BRIEF →
Please write out every line of the items below exactly as it appears, leaving out the pictures.

Segment Start: SOURCE DATA

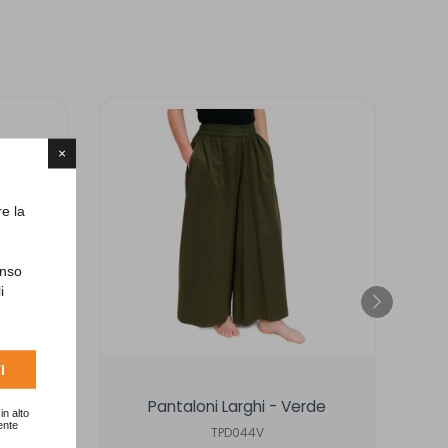
×
re la
enso
i
I
hese
Pantaloni Larghi - Verde
in alto
ente
TPD044V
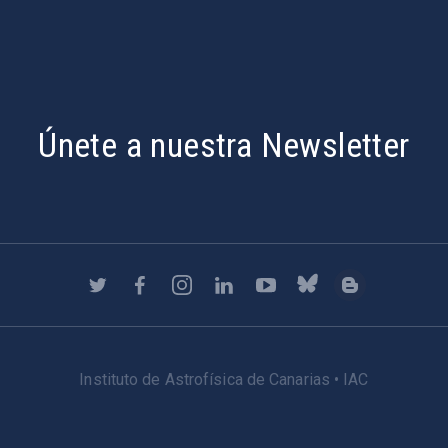
Únete a nuestra Newsletter
Instituto de Astrofísica de Canarias • IAC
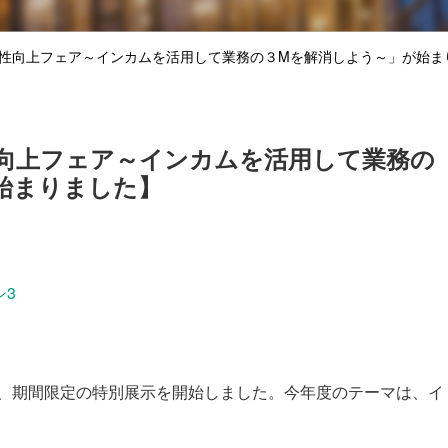
生産性向上フェア～インカムを活用して業務の３Mを解消しよう～」が始ま
性向上フェア～インカムを活用して業務の
始まりました】
シ3
、期間限定の特別展示を開始しました。今年度のテーマは、イ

Segment End: SOURCE DATA

ANSWER SPACE →
×
re la
enso
i
I
hese
Pantaloni Larghi - Verde
in alto
ente
TPD044V
Únete a nuestra Newsletter
Instituto de Astrofísica de Canarias • IAC
生産性向上フェア～インカムを活用して業務の３Mを解消しよう～」が始ま
性向上フェア～インカムを活用して業務の
始まりました】
シ3
、期間限定の特別展示を開始しました。今年度のテーマは、イ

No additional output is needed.